• WHAT IS EXPECTED
Reproduce the material word for word, from its very first line through the line containing "[1552, 721, 1569, 736] BusinessName: *h*", with both of those lines included.

• Saved entries

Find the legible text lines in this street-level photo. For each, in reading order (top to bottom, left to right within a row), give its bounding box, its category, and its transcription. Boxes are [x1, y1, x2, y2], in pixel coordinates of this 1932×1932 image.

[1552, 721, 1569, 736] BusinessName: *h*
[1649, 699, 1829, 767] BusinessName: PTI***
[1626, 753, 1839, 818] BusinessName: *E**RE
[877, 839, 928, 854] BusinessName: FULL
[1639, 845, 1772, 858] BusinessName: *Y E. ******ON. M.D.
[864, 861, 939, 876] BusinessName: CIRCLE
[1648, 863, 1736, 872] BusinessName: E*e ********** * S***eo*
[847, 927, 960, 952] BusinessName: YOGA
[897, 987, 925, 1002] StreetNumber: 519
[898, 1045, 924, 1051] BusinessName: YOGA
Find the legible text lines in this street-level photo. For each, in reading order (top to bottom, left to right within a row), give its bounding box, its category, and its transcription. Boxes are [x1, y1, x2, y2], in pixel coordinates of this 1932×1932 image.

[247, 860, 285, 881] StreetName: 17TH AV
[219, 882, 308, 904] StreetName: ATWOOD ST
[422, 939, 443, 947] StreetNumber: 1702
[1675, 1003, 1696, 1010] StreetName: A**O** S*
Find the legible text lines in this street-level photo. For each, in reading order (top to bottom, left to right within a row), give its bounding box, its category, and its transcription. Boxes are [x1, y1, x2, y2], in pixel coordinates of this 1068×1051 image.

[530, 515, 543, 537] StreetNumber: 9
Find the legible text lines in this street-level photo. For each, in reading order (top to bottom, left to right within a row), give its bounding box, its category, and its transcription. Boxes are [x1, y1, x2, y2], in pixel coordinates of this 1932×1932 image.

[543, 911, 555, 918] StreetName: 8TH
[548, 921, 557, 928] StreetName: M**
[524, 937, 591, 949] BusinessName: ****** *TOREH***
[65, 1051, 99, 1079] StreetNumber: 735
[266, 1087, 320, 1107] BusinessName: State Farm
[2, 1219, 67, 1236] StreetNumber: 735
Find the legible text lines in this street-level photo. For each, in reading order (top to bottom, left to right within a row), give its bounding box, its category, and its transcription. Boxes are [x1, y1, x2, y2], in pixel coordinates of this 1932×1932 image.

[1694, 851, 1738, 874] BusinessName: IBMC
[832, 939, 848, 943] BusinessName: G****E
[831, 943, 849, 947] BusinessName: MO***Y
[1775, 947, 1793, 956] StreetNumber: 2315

• ANSWER TO THE EXERCISE
Find the legible text lines in this street-level photo. For each, in reading order (top to bottom, left to right within a row), give its bounding box, its category, and its transcription. Boxes are [x1, y1, x2, y2], in pixel coordinates of this 1932×1932 image.

[1552, 721, 1569, 736] BusinessName: *h*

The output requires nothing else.